A more contentious story unfolded around an attempt by Polish activists to send used municipal buses from the city of Kielce to Vinnytsia. On 11 June, the foundation Sikorki na Ukrainie launched a fundraiser to buy fifteen ageing Kielce buses, otherwise destined for scrapping, and deliver them to Vinnytsia, setting a target of 500,000 zloty and collecting close to 57,000 within the first day. The fundraiser followed the collapse of the original, official version of the transfer: Kielce mayor Agata Wojda said the request had become engulfed in disinformation and bad-faith attacks, after which Vinnytsia mayor Serhii Morhunov withdrew the city's request altogether. At the same time, the Law and Justice faction on the Kielce city council attempted to use the moment to push through a resolution calling on Vinnytsia to rename a street named after Stepan Bandera, though the resolution failed to pass. The episode unfolded against the backdrop of the broader discussions over Ukraine's decision to name a Special Operations Forces unit after UPA, which has dominated Polish-Ukrainian discourse over the past two weeks.

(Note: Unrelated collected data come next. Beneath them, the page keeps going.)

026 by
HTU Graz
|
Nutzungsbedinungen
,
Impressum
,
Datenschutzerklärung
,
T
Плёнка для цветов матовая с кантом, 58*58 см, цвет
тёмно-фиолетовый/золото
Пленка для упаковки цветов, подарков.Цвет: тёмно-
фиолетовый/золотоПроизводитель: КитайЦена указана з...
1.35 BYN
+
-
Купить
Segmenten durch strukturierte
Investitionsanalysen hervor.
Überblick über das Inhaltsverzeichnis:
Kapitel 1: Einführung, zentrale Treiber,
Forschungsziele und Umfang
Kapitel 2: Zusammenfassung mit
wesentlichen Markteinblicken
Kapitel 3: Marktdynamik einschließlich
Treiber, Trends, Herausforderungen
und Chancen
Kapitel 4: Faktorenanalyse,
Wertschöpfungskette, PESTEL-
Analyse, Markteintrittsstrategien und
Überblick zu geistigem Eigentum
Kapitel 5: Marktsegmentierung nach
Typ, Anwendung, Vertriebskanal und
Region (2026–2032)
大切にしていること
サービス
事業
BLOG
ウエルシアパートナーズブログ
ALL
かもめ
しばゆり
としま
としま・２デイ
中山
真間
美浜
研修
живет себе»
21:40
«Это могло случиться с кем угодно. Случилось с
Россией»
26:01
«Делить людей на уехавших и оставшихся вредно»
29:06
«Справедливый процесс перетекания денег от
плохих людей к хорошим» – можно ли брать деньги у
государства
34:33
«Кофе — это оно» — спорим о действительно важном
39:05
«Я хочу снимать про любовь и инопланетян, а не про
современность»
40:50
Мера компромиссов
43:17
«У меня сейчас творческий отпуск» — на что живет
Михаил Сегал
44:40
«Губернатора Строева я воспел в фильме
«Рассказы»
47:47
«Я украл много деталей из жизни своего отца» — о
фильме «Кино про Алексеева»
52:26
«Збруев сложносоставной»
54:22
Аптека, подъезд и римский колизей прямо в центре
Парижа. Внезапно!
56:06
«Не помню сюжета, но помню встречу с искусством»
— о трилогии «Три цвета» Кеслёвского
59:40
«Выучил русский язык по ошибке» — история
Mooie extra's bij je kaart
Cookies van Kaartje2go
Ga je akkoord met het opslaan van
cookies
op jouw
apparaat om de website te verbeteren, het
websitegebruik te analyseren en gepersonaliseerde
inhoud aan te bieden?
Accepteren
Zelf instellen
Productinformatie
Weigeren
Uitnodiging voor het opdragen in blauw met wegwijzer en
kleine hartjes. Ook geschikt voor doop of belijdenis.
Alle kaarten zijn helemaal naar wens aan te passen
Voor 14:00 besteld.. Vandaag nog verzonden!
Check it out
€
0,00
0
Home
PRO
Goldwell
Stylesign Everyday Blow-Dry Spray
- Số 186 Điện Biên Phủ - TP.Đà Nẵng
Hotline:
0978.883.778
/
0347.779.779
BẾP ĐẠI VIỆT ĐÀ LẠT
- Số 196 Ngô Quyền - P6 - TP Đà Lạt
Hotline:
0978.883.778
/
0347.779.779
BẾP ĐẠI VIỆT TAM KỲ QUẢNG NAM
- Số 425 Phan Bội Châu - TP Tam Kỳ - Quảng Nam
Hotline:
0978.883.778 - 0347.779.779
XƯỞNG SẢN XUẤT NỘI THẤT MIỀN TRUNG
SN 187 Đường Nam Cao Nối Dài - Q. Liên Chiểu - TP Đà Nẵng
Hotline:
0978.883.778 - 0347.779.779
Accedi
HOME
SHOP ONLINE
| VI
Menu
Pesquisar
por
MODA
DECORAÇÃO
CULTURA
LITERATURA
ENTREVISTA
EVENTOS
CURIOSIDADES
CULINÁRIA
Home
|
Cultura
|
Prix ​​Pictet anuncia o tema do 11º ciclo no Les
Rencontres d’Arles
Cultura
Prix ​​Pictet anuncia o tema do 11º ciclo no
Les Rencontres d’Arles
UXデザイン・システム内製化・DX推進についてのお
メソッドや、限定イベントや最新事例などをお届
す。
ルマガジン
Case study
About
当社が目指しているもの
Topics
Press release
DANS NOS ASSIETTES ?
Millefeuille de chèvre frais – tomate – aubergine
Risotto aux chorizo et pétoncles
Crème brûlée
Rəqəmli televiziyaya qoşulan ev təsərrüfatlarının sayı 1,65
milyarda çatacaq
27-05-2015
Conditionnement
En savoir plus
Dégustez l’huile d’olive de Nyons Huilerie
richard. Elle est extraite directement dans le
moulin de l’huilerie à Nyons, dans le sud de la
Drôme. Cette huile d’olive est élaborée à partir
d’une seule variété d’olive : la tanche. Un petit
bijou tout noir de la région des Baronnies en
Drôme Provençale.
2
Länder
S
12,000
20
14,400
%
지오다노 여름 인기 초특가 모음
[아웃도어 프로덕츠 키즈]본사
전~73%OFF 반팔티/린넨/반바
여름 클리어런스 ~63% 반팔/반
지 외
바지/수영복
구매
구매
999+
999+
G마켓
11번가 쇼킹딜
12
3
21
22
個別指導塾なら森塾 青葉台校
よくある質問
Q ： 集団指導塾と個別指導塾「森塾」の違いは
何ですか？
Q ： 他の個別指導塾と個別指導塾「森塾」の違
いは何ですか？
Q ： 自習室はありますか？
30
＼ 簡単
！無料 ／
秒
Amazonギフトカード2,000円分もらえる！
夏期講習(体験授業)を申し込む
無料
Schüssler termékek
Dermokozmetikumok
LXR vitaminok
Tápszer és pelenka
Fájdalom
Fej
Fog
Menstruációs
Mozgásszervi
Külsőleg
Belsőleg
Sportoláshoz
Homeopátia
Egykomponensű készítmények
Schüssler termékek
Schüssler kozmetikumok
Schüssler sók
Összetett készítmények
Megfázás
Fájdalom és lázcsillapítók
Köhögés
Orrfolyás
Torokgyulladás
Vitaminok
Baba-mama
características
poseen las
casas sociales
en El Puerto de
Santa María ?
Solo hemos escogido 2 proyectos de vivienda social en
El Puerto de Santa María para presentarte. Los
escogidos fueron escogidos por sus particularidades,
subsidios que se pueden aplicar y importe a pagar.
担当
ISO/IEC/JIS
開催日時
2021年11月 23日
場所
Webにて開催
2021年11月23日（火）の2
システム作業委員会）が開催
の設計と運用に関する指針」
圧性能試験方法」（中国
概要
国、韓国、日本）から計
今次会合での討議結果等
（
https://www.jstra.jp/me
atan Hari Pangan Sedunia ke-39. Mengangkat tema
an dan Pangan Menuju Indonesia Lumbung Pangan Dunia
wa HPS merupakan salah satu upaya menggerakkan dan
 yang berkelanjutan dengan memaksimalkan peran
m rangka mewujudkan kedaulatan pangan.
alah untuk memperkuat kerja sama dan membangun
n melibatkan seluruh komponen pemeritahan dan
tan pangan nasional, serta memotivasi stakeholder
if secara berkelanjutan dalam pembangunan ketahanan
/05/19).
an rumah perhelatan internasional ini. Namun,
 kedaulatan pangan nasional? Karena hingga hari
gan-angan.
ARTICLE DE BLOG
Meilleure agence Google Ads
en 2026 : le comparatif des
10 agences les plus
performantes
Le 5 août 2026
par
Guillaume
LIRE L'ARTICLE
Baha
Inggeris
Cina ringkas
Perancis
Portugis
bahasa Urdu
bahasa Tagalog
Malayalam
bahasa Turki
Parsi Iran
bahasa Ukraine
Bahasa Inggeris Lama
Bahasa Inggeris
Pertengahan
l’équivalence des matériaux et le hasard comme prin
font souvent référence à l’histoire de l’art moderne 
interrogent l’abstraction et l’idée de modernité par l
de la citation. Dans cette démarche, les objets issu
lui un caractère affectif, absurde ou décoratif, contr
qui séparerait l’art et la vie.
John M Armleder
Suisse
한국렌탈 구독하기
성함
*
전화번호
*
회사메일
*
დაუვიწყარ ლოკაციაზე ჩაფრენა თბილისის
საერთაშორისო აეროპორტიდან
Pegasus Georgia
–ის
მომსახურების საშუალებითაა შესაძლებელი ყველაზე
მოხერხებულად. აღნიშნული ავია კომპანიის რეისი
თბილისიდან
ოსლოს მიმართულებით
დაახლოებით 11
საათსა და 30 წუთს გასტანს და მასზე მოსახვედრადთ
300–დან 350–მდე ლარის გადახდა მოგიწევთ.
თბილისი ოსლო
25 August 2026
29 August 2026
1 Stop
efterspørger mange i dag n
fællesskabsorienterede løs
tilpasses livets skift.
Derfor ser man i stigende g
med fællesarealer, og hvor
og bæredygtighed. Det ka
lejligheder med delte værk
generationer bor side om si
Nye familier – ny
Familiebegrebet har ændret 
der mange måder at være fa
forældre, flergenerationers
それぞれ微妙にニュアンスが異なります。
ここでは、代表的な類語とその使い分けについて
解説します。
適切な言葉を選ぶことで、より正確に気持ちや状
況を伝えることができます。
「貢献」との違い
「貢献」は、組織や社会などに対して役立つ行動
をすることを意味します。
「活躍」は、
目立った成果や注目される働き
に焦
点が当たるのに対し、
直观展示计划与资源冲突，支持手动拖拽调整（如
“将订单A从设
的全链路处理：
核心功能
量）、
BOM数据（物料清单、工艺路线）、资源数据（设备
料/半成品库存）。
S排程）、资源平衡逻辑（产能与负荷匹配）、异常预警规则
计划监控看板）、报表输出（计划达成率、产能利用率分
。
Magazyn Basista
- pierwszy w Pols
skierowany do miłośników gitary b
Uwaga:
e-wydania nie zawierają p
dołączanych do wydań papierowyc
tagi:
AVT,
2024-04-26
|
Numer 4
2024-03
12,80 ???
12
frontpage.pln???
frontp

A disagreement that began over historical memory and the name of a single military unit has already disrupted an unrelated, concrete act of municipal solidarity, with the official Kielce-Vinnytsia bus transfer collapsing amid mutual recriminations before one political faction attempted, unsuccessfully, to extract an unrelated concession over the Bandera street name. That Polish civil society has stepped in to revive the initiative independently of municipal authorities suggests that solidarity at the societal level remains more resilient than official channels, but it does not remove the underlying cost: a straightforward humanitarian gesture has become entangled in precisely the kind of historical dispute that primarily benefits Russian information operations aimed at driving a wedge between Kyiv and Warsaw. The Gallant Boar exercises with Lithuania and France, meanwhile, proceed on a separate and largely undisturbed track, a reminder that Poland's core security role on NATO's eastern flank continues to function independently of the political noise generated by the historical dispute, at least for now.